_Schriftlicher Auftrag_. Entnehmen Sie dem vorliegenden Text wortgetreu die Passage von „Beschwerde gegen den“ bis einschließlich „2015 erneut ab.“.

Urteil vom 25. Februar 2020  
 
I. sozialrechtliche Abteilung  
 
Besetzung 
Bundesrichter Maillard, Präsident, 
Bundesrichter Wirthlin, Bundesrichterin Viscione, 
Gerichtsschreiberin Kopp Käch. 
 
Verfahrensbeteiligte 
A.________, 
vertreten durch Rechtsanwalt Kaspar Gehring, 
Beschwerdeführerin, 
 
gegen  
 
IV-Stelle des Kantons Zug, 
Baarerstrasse 11, 6300 Zug, 
Beschwerdegegnerin. 
 
Gegenstand 
Invalidenversicherung (vorinstanzliches Verfahren), 
 
Beschwerde gegen den Entscheid des Verwaltungsgerichts des Kantons Zug vom 26. September 2019 (S 2016 124; S 2015 85). 
 
 
Sachverhalt:  
 
A.  
 
A.a. Die 1969 geborene A.________ hatte sich 1999 erstmals zum Bezug von Leistungen der Invalidenversicherung angemeldet. Die IV-Stelle des Kantons Zug verneinte mit Verfügung vom 31. Mai 2001 einen Leistungsanspruch. Ein mit erneuter Anmeldung vom 11. Februar 2010 geltend gemachtes Leistungsbegehren wies sie mit Verfügung vom 6. September 2010 mangels Veränderung des Gesundheitszustandes ab. Die hiegegen erhobene Beschwerde hiess das Verwaltungsgericht des Kantons Zug mit Entscheid vom 26. August 2011 insofern gut, als es die Verfügung aufhob und die Sache an die IV-Stelle zurückwies. Nach weiteren Abklärungen und durchgeführtem Vorbescheidverfahren wies die IV-Stelle das Leistungsbegehren mit Verfügung vom 29. Mai 2015 erneut ab.

_Bereitgestellte Einträge_.
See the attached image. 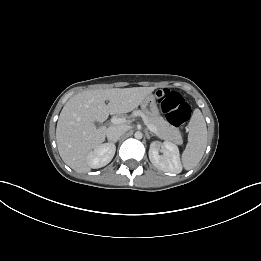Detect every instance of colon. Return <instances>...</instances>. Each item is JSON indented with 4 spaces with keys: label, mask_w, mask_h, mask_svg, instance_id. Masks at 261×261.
Returning a JSON list of instances; mask_svg holds the SVG:
<instances>
[{
    "label": "colon",
    "mask_w": 261,
    "mask_h": 261,
    "mask_svg": "<svg viewBox=\"0 0 261 261\" xmlns=\"http://www.w3.org/2000/svg\"><path fill=\"white\" fill-rule=\"evenodd\" d=\"M156 98L171 124L182 127L189 120L190 106L177 91L160 89L156 91Z\"/></svg>",
    "instance_id": "colon-1"
}]
</instances>
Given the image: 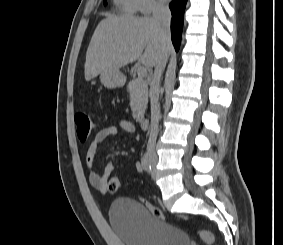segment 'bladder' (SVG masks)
<instances>
[{
    "mask_svg": "<svg viewBox=\"0 0 283 245\" xmlns=\"http://www.w3.org/2000/svg\"><path fill=\"white\" fill-rule=\"evenodd\" d=\"M109 220L125 245H190L184 231L155 217L145 204L134 199L114 200Z\"/></svg>",
    "mask_w": 283,
    "mask_h": 245,
    "instance_id": "31cf9c89",
    "label": "bladder"
}]
</instances>
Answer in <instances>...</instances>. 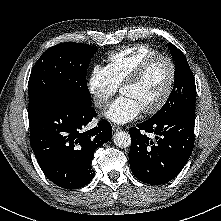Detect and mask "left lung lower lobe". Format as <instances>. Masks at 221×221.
I'll return each mask as SVG.
<instances>
[{
    "label": "left lung lower lobe",
    "instance_id": "obj_1",
    "mask_svg": "<svg viewBox=\"0 0 221 221\" xmlns=\"http://www.w3.org/2000/svg\"><path fill=\"white\" fill-rule=\"evenodd\" d=\"M194 124L195 113L182 111L131 127L129 162L132 173L141 181L154 185L174 179L192 153ZM144 132L156 134V141Z\"/></svg>",
    "mask_w": 221,
    "mask_h": 221
}]
</instances>
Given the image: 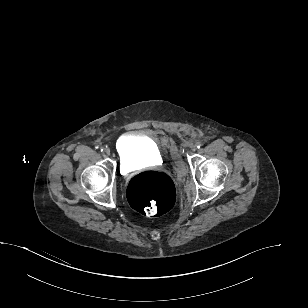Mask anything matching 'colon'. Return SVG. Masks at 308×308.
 I'll return each mask as SVG.
<instances>
[{
	"label": "colon",
	"mask_w": 308,
	"mask_h": 308,
	"mask_svg": "<svg viewBox=\"0 0 308 308\" xmlns=\"http://www.w3.org/2000/svg\"><path fill=\"white\" fill-rule=\"evenodd\" d=\"M127 196L132 207L140 213L161 216L173 208L176 191L173 181L167 174L147 171L130 180Z\"/></svg>",
	"instance_id": "colon-1"
}]
</instances>
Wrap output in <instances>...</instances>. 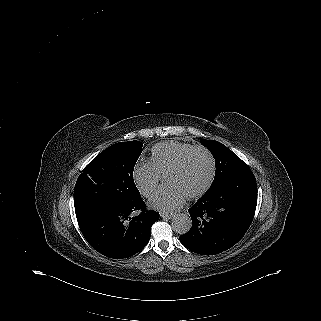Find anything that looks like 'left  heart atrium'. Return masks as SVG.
<instances>
[{"label": "left heart atrium", "mask_w": 321, "mask_h": 321, "mask_svg": "<svg viewBox=\"0 0 321 321\" xmlns=\"http://www.w3.org/2000/svg\"><path fill=\"white\" fill-rule=\"evenodd\" d=\"M184 195L183 192L162 190L152 197L151 205L161 211L173 212L183 205L185 200Z\"/></svg>", "instance_id": "1"}]
</instances>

_Erledigte Übung_.
Beschwerde gegen den Entscheid des Verwaltungsgerichts des Kantons Zug vom 26. September 2019 (S 2016 124; S 2015 85). 
 
 
Sachverhalt:  
 
A.  
 
A.a. Die 1969 geborene A.________ hatte sich 1999 erstmals zum Bezug von Leistungen der Invalidenversicherung angemeldet. Die IV-Stelle des Kantons Zug verneinte mit Verfügung vom 31. Mai 2001 einen Leistungsanspruch. Ein mit erneuter Anmeldung vom 11. Februar 2010 geltend gemachtes Leistungsbegehren wies sie mit Verfügung vom 6. September 2010 mangels Veränderung des Gesundheitszustandes ab. Die hiegegen erhobene Beschwerde hiess das Verwaltungsgericht des Kantons Zug mit Entscheid vom 26. August 2011 insofern gut, als es die Verfügung aufhob und die Sache an die IV-Stelle zurückwies. Nach weiteren Abklärungen und durchgeführtem Vorbescheidverfahren wies die IV-Stelle das Leistungsbegehren mit Verfügung vom 29. Mai 2015 erneut ab.